とはいえ、アミノ酸はいくら減らそうとしても酵母が供給源になってしまうため完全に排除することはできません。脱炭酸酵素は一部の選抜された酵母や乳酸菌を除いて生産することがわかっていますので、ブドウの果皮などを通しての微生物の混入を完全に阻害できないワイン造りにおいてはやはり完全に除去することは簡単ではありません。そこで重要になるのが、二酸化硫黄の適切な添加や清澄および濾過の実施による微生物や酵素の阻害です。
最近は二酸化硫黄の無添加を謳うナチュラルワインなどがブームになっていますが、一方でこうしたワインに含まれる生体アミンの量が相対的に多くなる傾向にあることが検証結果を通して報告されています。
生体アミンの含有量が多くなったからといって即座に人体への有害性が確認されるわけではありません。しかし生体アミンの許容量には個人差が大きく、なかには不耐性と呼ばれる、体質的にまったく受け付けられない事例も存在しています。生体アミンの含有量が多くなっている可能性がある場合、そのワインを造った人間が大丈夫だったからといって誰もが安心して飲めるワインとは言えなくなってしまうことに違いはありません。

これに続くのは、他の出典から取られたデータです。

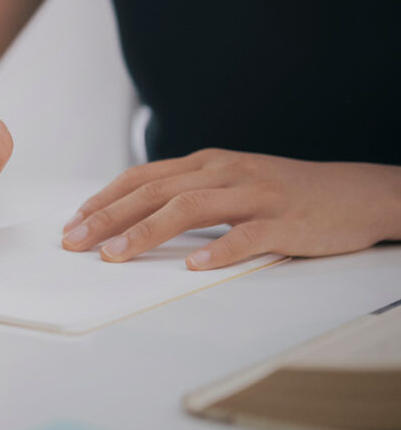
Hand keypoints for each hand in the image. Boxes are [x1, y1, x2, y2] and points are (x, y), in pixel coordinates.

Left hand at [61, 148, 400, 268]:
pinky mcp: (284, 221)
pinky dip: (218, 250)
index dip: (104, 199)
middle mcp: (224, 172)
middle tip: (75, 242)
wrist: (357, 193)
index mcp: (207, 163)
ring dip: (146, 232)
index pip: (142, 177)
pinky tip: (194, 266)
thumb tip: (131, 216)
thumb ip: (186, 193)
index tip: (73, 223)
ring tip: (115, 255)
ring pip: (190, 208)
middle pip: (154, 191)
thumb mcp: (229, 182)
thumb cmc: (283, 193)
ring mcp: (255, 194)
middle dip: (108, 217)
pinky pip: (246, 235)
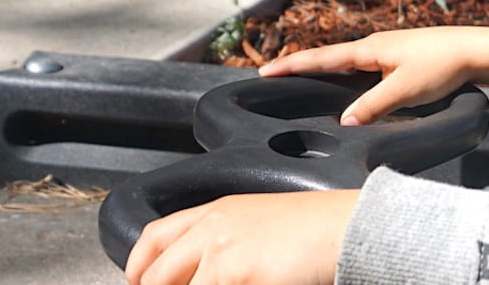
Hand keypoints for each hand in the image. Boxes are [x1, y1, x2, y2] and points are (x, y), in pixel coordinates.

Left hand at [125, 189, 356, 284]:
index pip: (153, 237)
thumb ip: (229, 242)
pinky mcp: (234, 276)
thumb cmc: (322, 228)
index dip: (137, 268)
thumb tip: (208, 273)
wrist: (350, 228)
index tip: (140, 284)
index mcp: (219, 211)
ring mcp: (220, 254)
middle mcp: (212, 230)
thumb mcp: (265, 221)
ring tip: (232, 284)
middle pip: (154, 275)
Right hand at [259, 27, 488, 125]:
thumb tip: (342, 122)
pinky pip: (364, 67)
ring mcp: (388, 51)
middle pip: (330, 57)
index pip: (323, 58)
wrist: (477, 51)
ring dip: (323, 69)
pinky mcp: (401, 58)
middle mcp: (375, 46)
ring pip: (347, 62)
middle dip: (301, 66)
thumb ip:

現状、ワインを含め食品に含まれる生体アミンの量には世界的な制限はなく、一部の国が自主的に規制値を設けているにすぎません。その規制値にしても、例えばヒスタミンの量でみるとドイツの2 mg/Lからスイスの10 mg/Lまで大きな差があります。OIVは明確な規制値を設けていない代わりに、生体アミンの含有量を下げるためのガイドラインを定めてこれを推奨しています。

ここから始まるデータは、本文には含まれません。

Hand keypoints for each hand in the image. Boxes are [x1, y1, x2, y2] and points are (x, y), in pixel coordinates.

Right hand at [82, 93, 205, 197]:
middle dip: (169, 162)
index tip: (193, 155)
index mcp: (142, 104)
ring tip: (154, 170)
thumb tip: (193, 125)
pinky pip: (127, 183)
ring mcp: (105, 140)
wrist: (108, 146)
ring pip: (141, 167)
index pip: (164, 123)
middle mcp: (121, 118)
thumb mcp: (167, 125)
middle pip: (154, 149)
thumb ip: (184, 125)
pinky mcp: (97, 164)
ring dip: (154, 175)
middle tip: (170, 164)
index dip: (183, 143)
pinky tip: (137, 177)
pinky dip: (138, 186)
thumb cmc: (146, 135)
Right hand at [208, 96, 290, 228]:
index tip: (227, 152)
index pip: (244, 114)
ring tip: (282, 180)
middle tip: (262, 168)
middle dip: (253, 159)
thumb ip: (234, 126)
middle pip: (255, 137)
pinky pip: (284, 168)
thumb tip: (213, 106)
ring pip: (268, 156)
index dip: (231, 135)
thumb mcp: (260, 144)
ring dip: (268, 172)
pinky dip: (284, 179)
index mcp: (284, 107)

ワインが人の口に入る食品である以上、わかっている有毒性を少しでも引き下げることは造り手の義務です。そこに造り手自身の嗜好や哲学が介入する余地は本来はありません。多くの人が生体アミンがどのようなもので、どうすることで増え、またどうすれば減らすことが出来るのかを知ることで、ワインの食品としての安全性を高めていくことが重要です。